Determine values of a and b that make the given function continuous .
16sinx÷x
f(x)= a
bcosx
It's a bicewise function
I think we need more information. f(x) = 16 sin x + x for what values of x? f(x) = a, for what values of x? f(x) = b cos x for what values of x?
16sinx/x if x <0
f(x)= a if x=0
bcosx if x>0
a=16
b=16
lim (sinx)/x = 1
therefore lim 16(sinx)/x = 16
so a = 16 and for b cos x to = 16, b = 16
thanks for helping me
To determine the values of a and b that make the given function continuous, we need to ensure that the function is continuous at the points where the two pieces meet, which is when x is equal to 0.
First, let's consider the left piece of the function: 16sinx/x.
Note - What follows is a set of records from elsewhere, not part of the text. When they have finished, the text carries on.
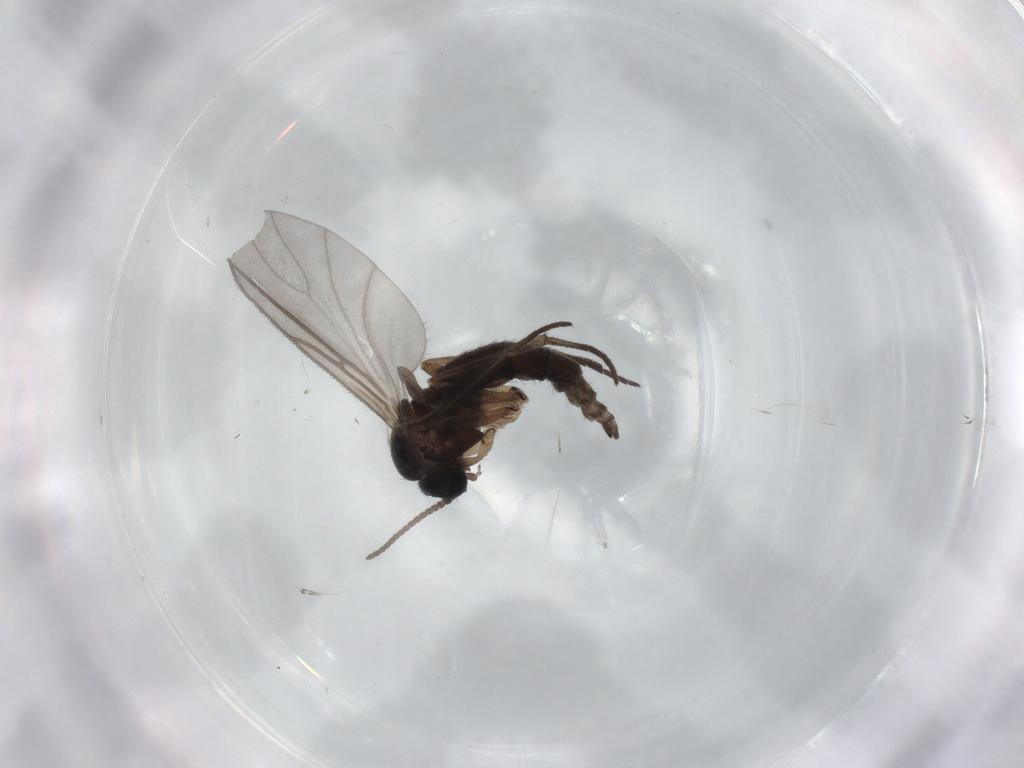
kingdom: Animalia
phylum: Arthropoda
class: Insecta
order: Diptera
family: Sciaridae
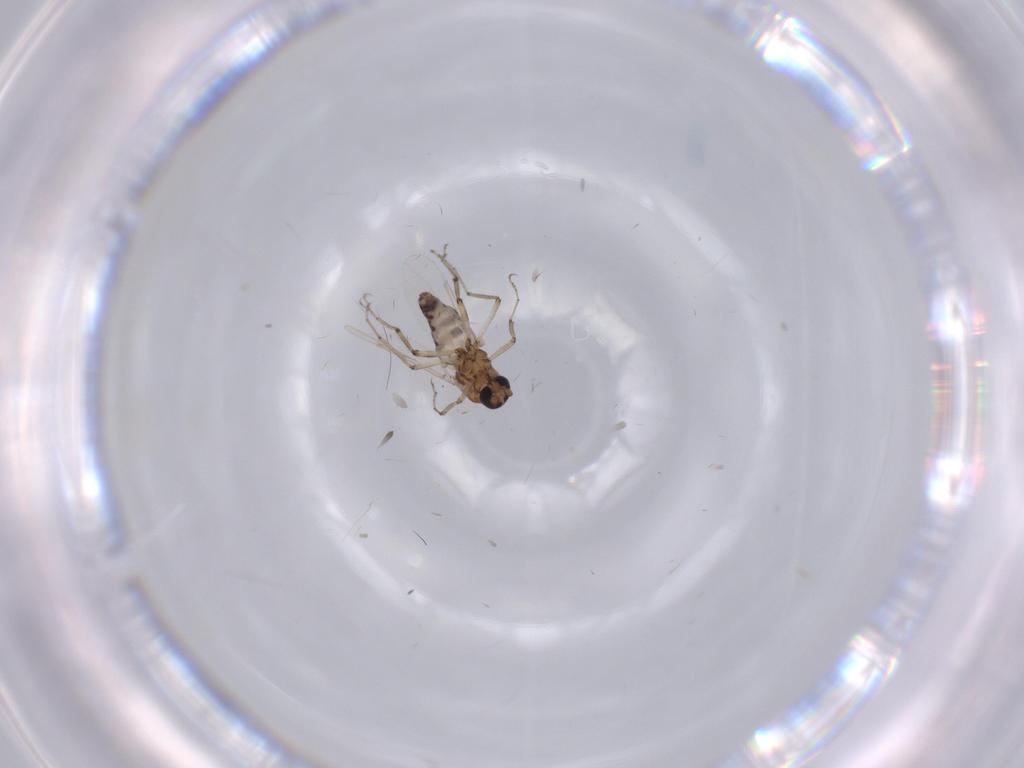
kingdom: Animalia
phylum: Arthropoda
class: Insecta
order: Diptera
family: Ceratopogonidae
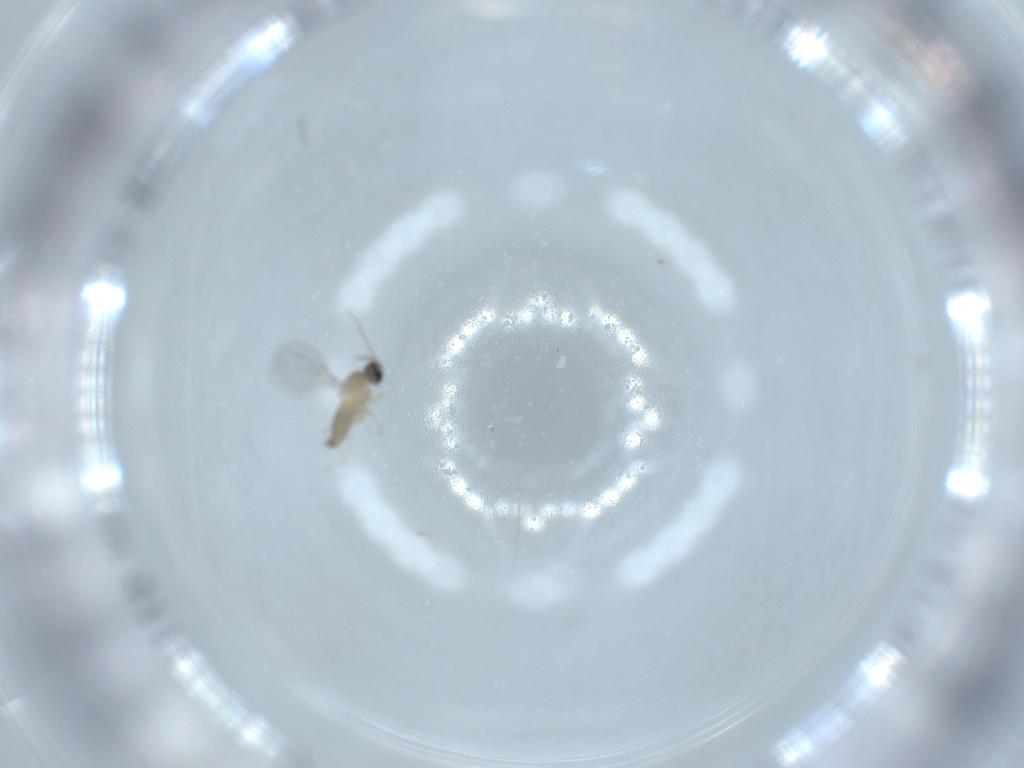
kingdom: Animalia
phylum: Arthropoda
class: Insecta
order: Diptera
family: Cecidomyiidae
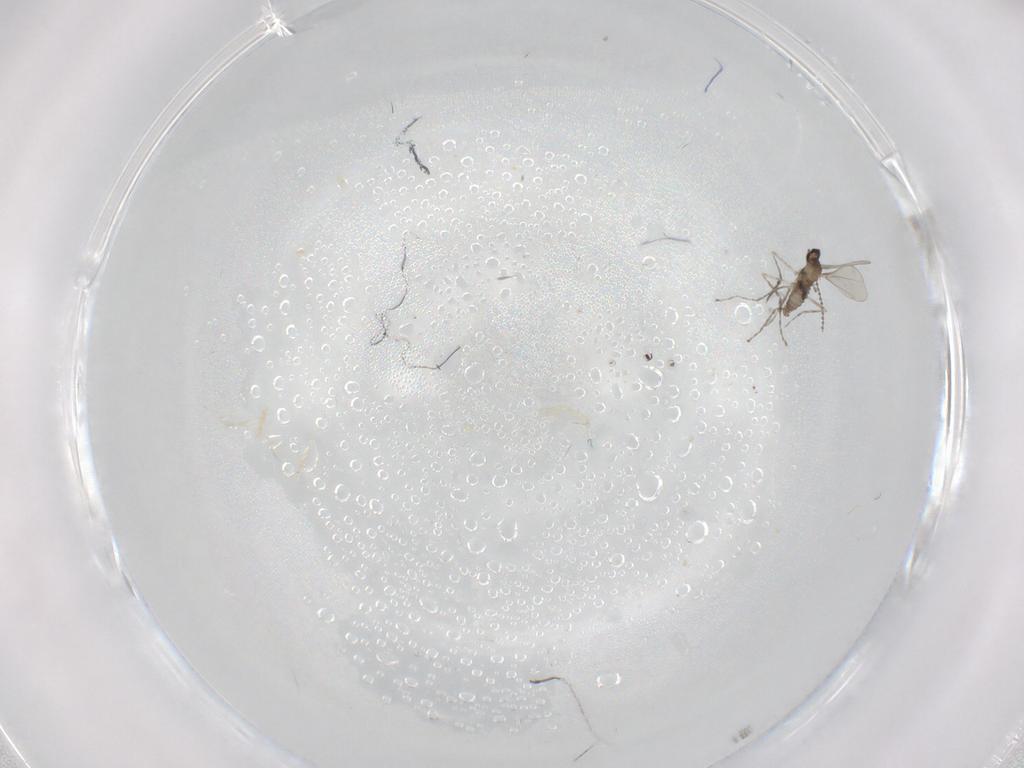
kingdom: Animalia
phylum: Arthropoda
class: Insecta
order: Diptera
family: Cecidomyiidae
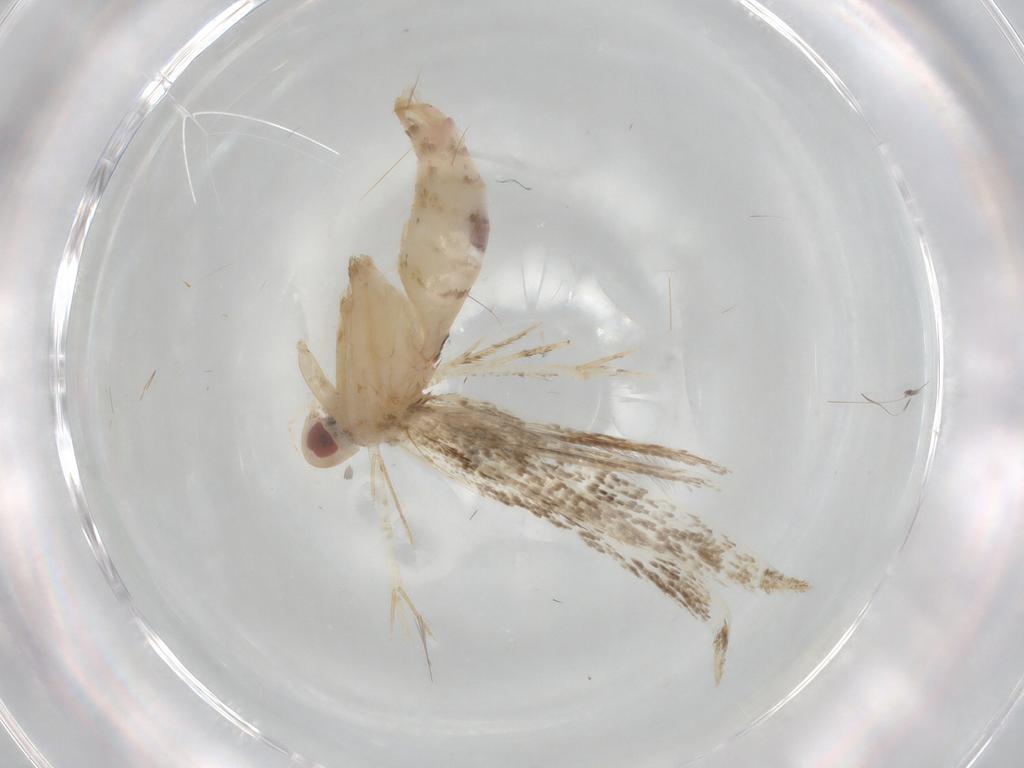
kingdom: Animalia
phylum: Arthropoda
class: Insecta
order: Lepidoptera
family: Cosmopterigidae
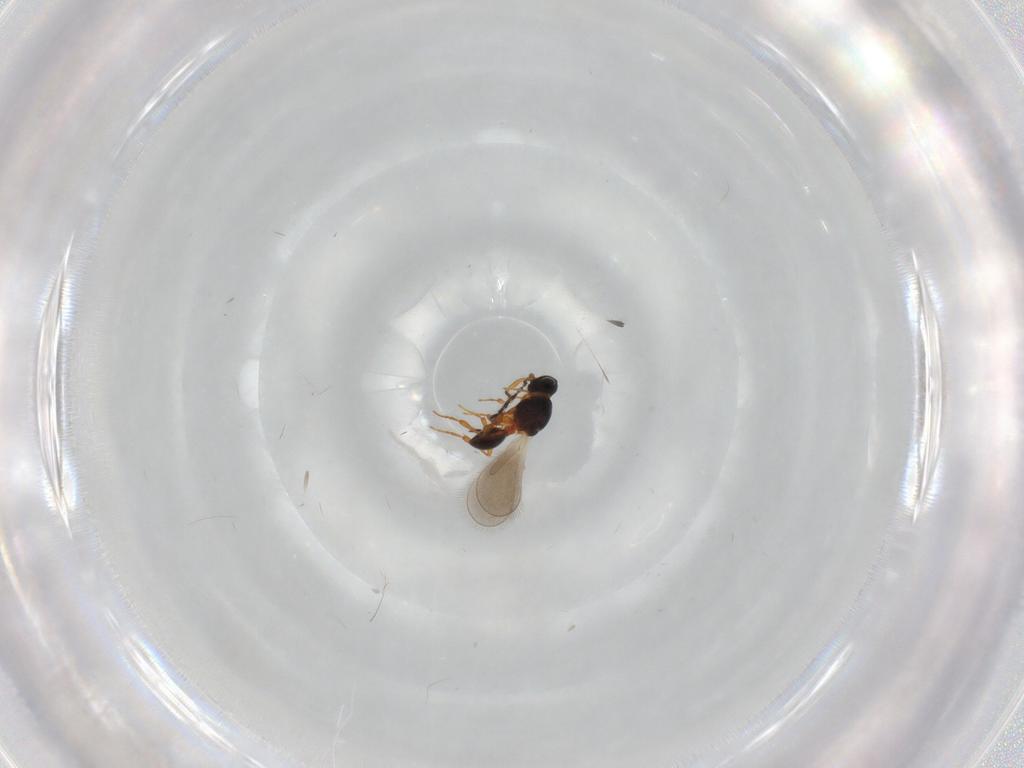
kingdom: Animalia
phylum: Arthropoda
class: Insecta
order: Hymenoptera
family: Platygastridae
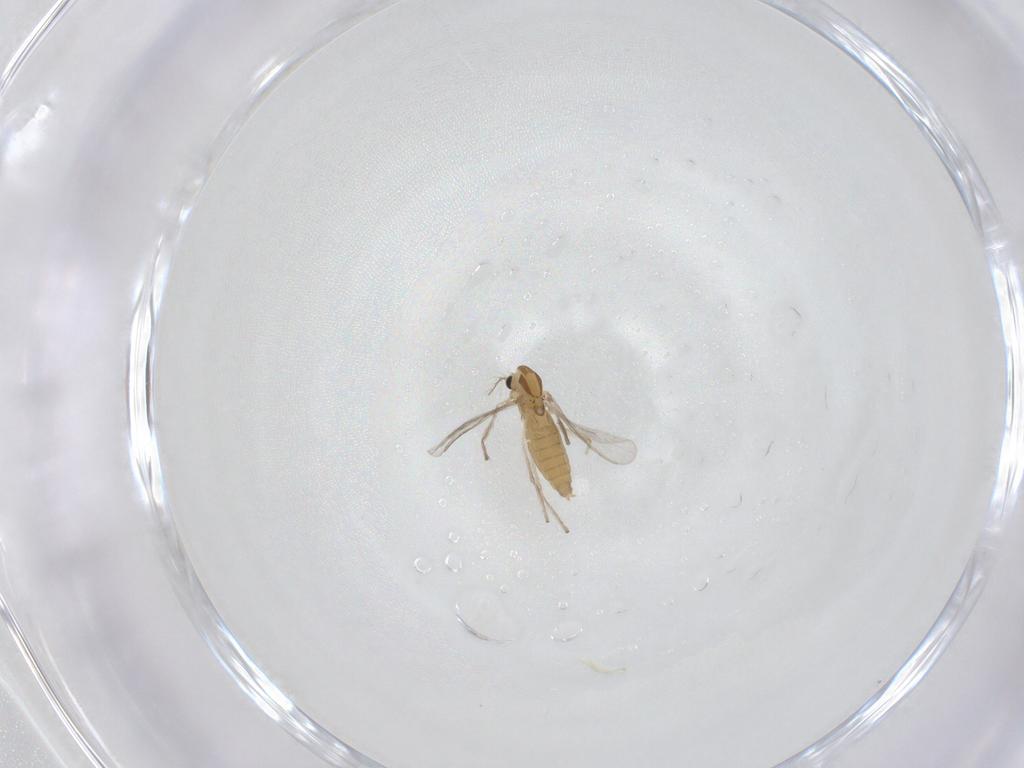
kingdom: Animalia
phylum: Arthropoda
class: Insecta
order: Diptera
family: Chironomidae
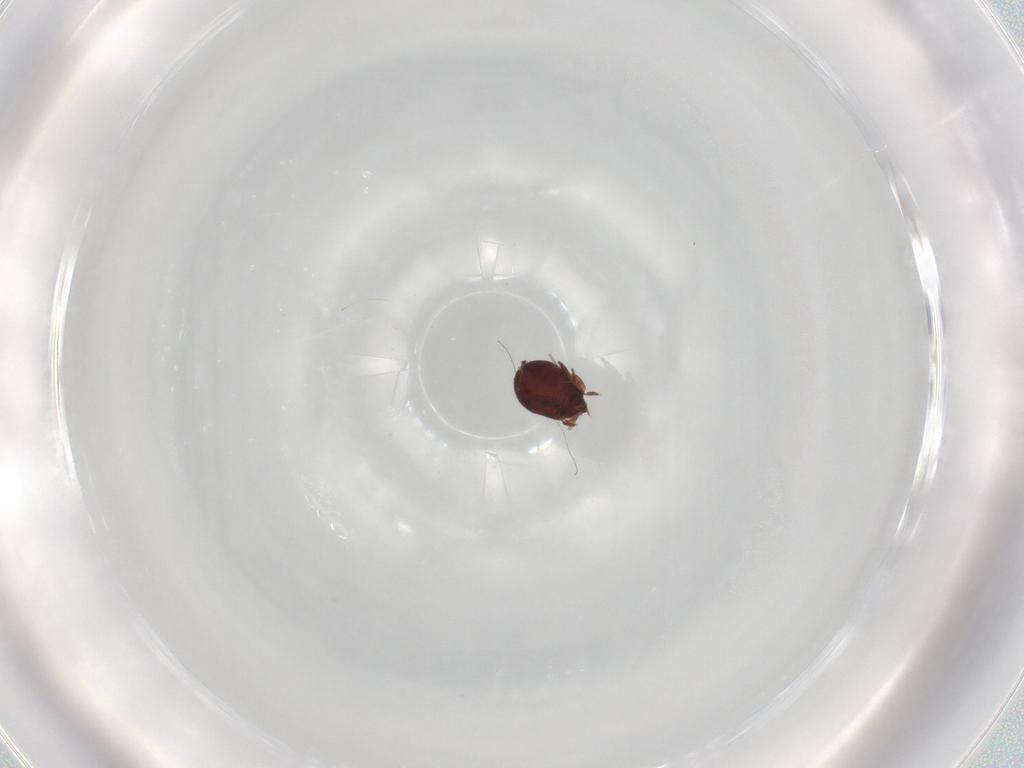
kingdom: Animalia
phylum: Arthropoda
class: Arachnida
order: Sarcoptiformes
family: Humerobatidae
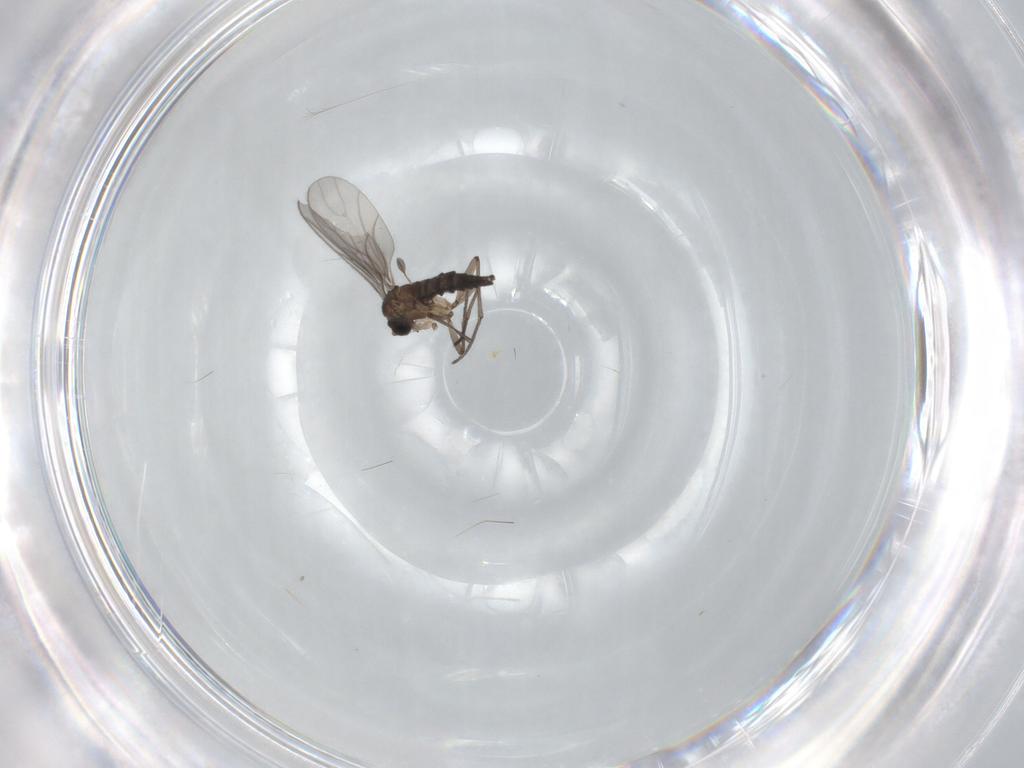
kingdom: Animalia
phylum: Arthropoda
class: Insecta
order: Diptera
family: Sciaridae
For this piece to be continuous at x = 0, the limit of the function as x approaches 0 must exist. Evaluating this limit:
lim (x -> 0) 16sinx/x
We can use L'Hôpital's Rule to solve this limit by differentiating the numerator and denominator:
lim (x -> 0) 16cosx/1 = 16cos(0) = 16
So, in order for the left piece to be continuous at x = 0, the value of a should be 16.
Next, let's consider the right piece of the function: bcosx. For this piece to be continuous at x = 0, the value of bcos(0) should be equal to the value of the left piece at x = 0, which we determined to be 16.
bcos(0) = 16
Since cos(0) = 1, we can solve for b:
b * 1 = 16
b = 16
So, the values of a and b that make the given function continuous are a = 16 and b = 16.